- Friday, September 11, 2020

In 2006, the year of the Ian Fleming Centenary celebration, Corinne Turner of Ian Fleming Publications stated, “There will be a broad range of events and publications designed to celebrate the life of this literary legend and to examine his legacy. The program includes a major exhibition featuring never-before-seen material and events will reflect Fleming’s passions and experiences in the worlds of art, literature, journalism, sport, motoring and travel.”

Ms. Turner added that the Ian Fleming Centenary presented an exciting opportunity to celebrate an extraordinary life. That extraordinary life, as a World War II British naval intelligence officer, a world-traveling journalist and the author of the James Bond thrillers, led Edward Abel Smith to write “Ian Fleming’s Inspiration: The Truth Behind the Books” (Casemate).

The book interested me as I’ve been an Ian Fleming aficionado since my teenage years in the 1960s, when I saw the first James Bond film “Dr. No” and went on to read Fleming’s more complex and darker James Bond novels.

I reached out to Edward Abel Smith and asked him why he wrote the book. “After finishing my first book about a group of individuals who saved thousands of Jews before the outbreak of war, I wanted to find another topic to write about. I grew up loving the Bond films and then more recently the Bond books, so I was interested to learn about their creator,” Mr. Smith replied. “When I started to read more about Fleming, I instantly started to link in my head his life experiences to those in his books. From there, when I saw that no book existed which told his life in this way, I decided to pitch the idea to publishers.”

Mr. Smith said that Fleming would sit behind his desk in the Admiralty and think up the most fantastical and bizarre plans of how to help the war effort. He said the difference then was that he would make most of these plans a reality and his dreamed-up ideas would be carried out by commandos.

“A lot of his plans — for example Operation Ruthless and Operation Tracer — were so farfetched it is amazing that they ever got the go ahead from his bosses. Therefore, having dreamed up real plans which seemed fictional, it was natural for him to write these down in later life,” Mr. Smith said. “So James Bond could play out his dream of not only sending men on dangerous and daring missions, but actually taking part himself.”

Fleming worked as a reporter for Reuters prior to WWII and in 1933 he covered the Soviet espionage trial of six British Metropolitan-Vickers engineers. He also worked for the Sunday Times after the war, so I asked Mr. Smith if Fleming’s journalism experience also inspired him.

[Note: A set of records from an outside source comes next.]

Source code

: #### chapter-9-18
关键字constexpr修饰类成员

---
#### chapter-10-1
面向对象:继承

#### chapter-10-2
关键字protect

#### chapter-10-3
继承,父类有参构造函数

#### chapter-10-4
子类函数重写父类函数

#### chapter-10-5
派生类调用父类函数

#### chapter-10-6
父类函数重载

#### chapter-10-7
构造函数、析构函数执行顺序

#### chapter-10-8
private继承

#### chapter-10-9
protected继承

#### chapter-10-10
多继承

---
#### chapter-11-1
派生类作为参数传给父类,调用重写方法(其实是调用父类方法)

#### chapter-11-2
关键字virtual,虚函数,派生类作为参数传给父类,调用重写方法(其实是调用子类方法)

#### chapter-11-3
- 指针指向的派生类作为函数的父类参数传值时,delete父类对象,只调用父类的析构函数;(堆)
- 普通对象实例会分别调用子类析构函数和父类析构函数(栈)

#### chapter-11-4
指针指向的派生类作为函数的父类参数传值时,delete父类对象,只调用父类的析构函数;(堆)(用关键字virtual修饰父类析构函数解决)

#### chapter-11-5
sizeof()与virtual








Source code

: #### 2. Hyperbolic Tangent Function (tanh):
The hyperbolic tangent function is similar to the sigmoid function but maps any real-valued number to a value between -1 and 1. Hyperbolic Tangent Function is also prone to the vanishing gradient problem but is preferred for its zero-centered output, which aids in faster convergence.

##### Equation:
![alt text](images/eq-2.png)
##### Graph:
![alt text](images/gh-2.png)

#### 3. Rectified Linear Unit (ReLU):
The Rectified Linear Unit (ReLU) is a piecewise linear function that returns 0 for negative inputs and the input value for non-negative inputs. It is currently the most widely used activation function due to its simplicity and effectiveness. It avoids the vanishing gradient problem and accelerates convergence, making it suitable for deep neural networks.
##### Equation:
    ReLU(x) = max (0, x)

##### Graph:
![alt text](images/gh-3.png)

“I think this experience taught him to write fast and write accurately. He was famous for writing 2,000 words per day and would sit down to write for a solid month or so. The one thing that really inspired him was when he visited the USSR for Reuters. This experience shaped his view of what SMERSH and SPECTRE should be.” 

I spent a grand week with my wife at Ian Fleming’s Jamaican villa Goldeneye in the 1980s, when the villa and grounds were still as rustic as when he lived there and wrote the James Bond novels. How inspirational, I asked, was Goldeneye?   

“Jamaica was his oasis and a place where he was able to run away from his real life for a few months per year. When you read his letters, you see a real upbeat in his tone when he is there,” Mr. Smith said. “Given that Bond spends more time in Jamaica than anywhere else abroad in the books, I think Fleming would have struggled to bring to life other such exotic locations, as he would not have had the same intimate knowledge or love for them.”

The late novelist Kingsley Amis called Fleming’s fusion of a vivid imagination with an air of authority that swiftly carried the reader along “The Fleming Effect.”     

“The Fleming Effect is the use of extreme detail to make the reader feel they are present in what is going on. Fleming would not say ‘Bond had breakfast’, he would explain what he ordered, the type of coffee, why that coffee was so good,” Mr. Smith said. “During a time of post-war rationing and some of the worst winters in Britain, the detail of Fleming’s descriptions provided a huge sense of escapism for the reader.” In “Ian Fleming’s Inspiration” one discovers the fascinating backstories behind the creation of the world’s most popular fictional character, Bond, James Bond.

• Paul Davis’ On Crime column covers true crime, crime fiction and thrillers.